Si le pouvoir des marchands nous présente le laisser-aller à ses pulsions désirantes, jouisseuses, individualistes, irresponsables comme un acte de lberté transgressive, c'est donc bien que la liberté et la subversion sont à chercher de l'autre côté de cette entreprise de démolition de la conscience de soi et du respect de l'autre ( ou de la conscience de l'autre et du respect de soi, c'est selon).

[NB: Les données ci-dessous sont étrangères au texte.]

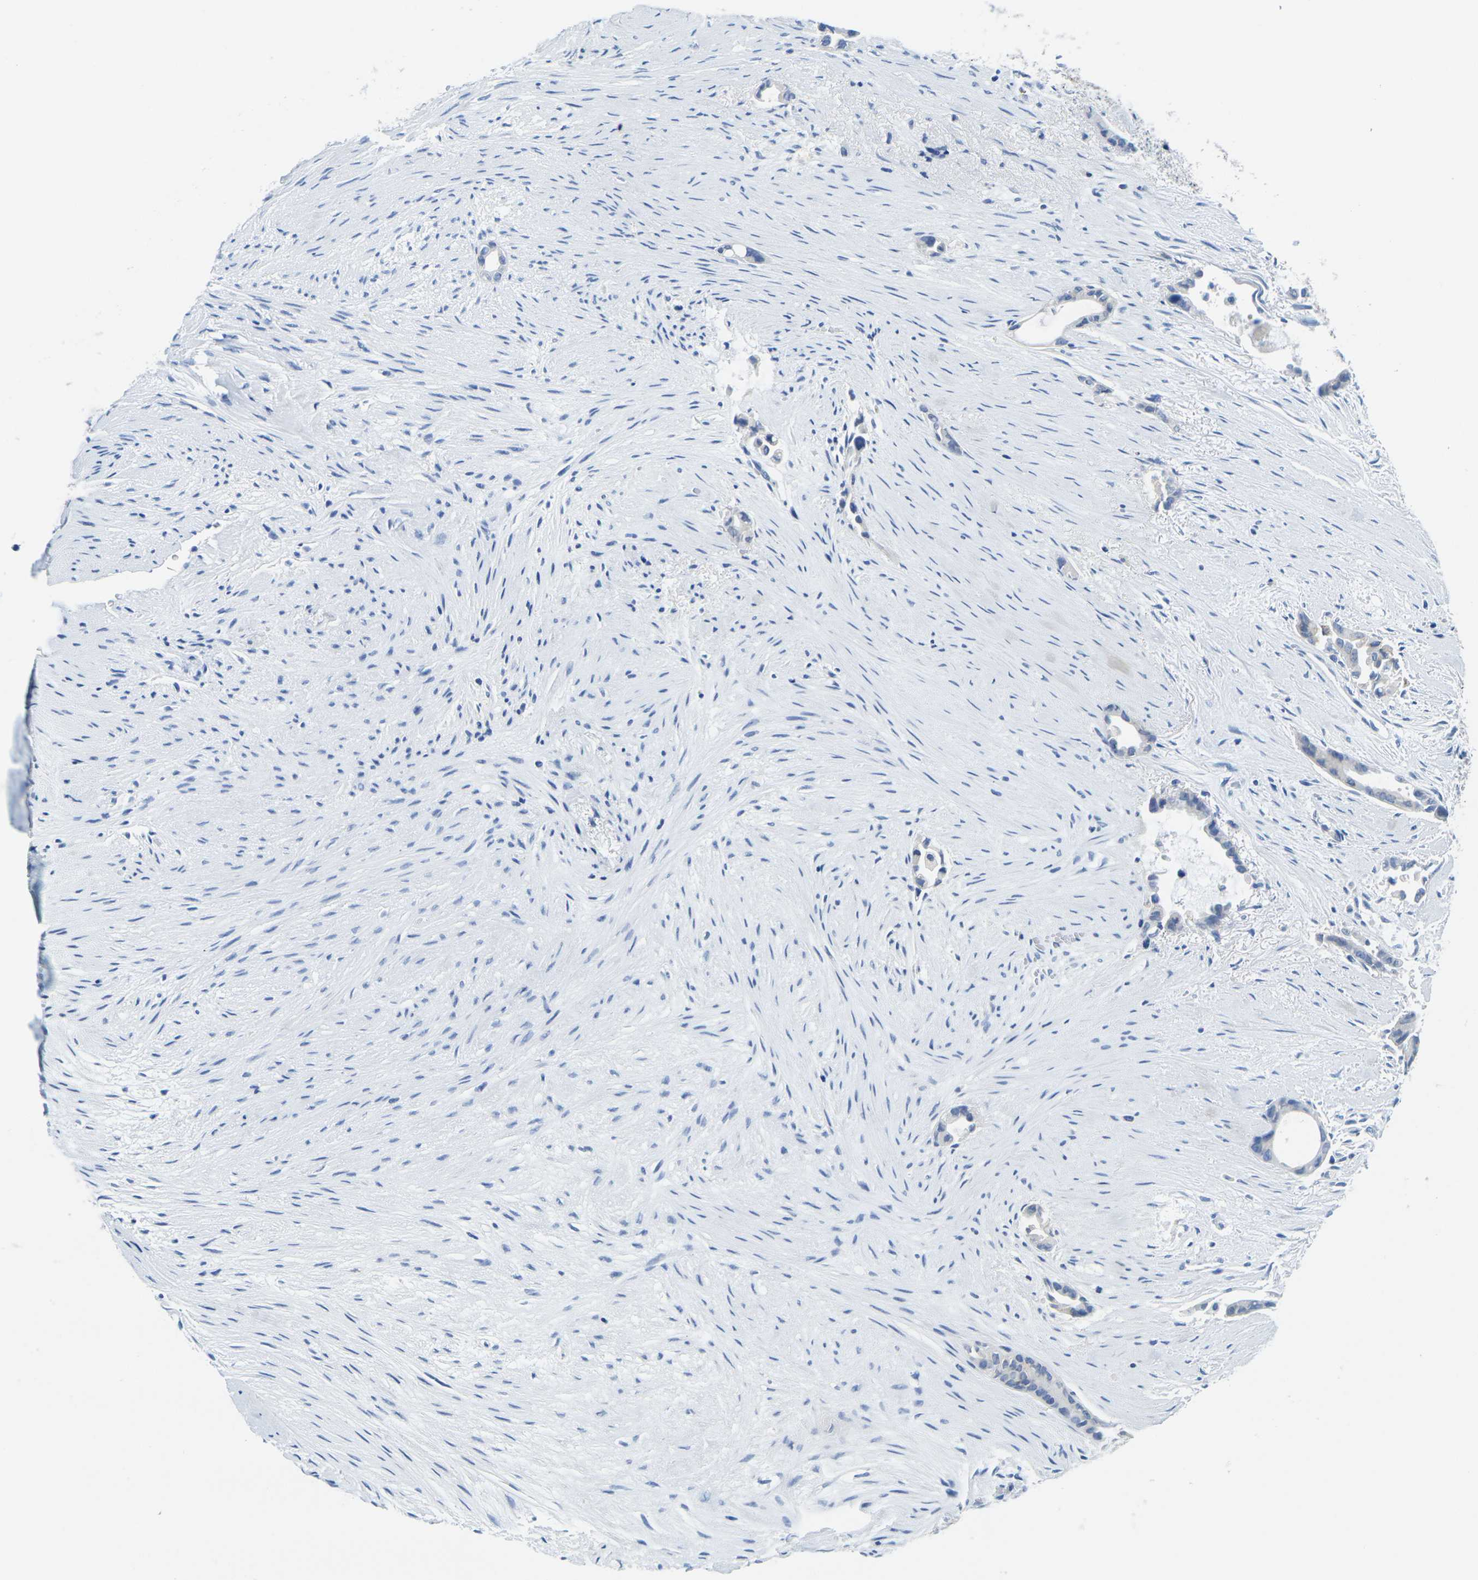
{"staining": {"intensity": "negative", "quantity": "none", "location": "none"}, "tissue": "liver cancer", "cell_type": "Tumor cells", "image_type": "cancer", "snomed": [{"axis": "morphology", "description": "Cholangiocarcinoma"}, {"axis": "topography", "description": "Liver"}], "caption": "IHC of liver cholangiocarcinoma displays no expression in tumor cells.", "gene": "FAM3D", "patient": {"sex": "female", "age": 55}}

En effet, derrière les images-glacées des femmes aguichantes et de garçons body buildés se tient, violente et grandissante la frustration. "L'Ile de la tentation" vous n'y êtes pas vraiment.Où êtes vous en réalité? Vous madame? A essayer de perdre votre culotte de cheval au gymnase club . Vous monsieur? Seul devant la télé avec une bière à la main à regarder ces biiiip intouchables qui finissent par vous lever le coeur, vous dégoûter, au point que l'envie de meurtre insidieusement prend le pas sur l'envie d'aimer...porte à nombre de dérives.
Pour résumer c'est donc du côté des femmes: bureau, régime, solitude et jogging.Du côté des hommes: fumette, porno chômage et Playstation. (désolé pour la caricature).
Une apathie du désir qui, par effet de retour, commence à toucher ce qu'elle visait en réalité, la sacro-sainte consommation dont dépend la survie du système.

Dans ce contexte, reconnaissez que jouer la transgression par le sexe, la subversion par la surenchère dans le hard, c'est être très malhonnête ou très con.
Le minimum de la décénce quand on la joue rebelle?Ne plus parler de sexe, ne plus écrire une ligne sur ce sujet éculé.Ce qui ne veut pas dire chasteté au contraire.
Juste arrêter de se payer de mots.
Eloge de la chasteté dans le langage, les images, et pratique du sexe dans la sphère privée.
Pudeur, dissimulation, aventure; ne plus en parler le faire, le plus possible hors des circuits sélectifs et balisés.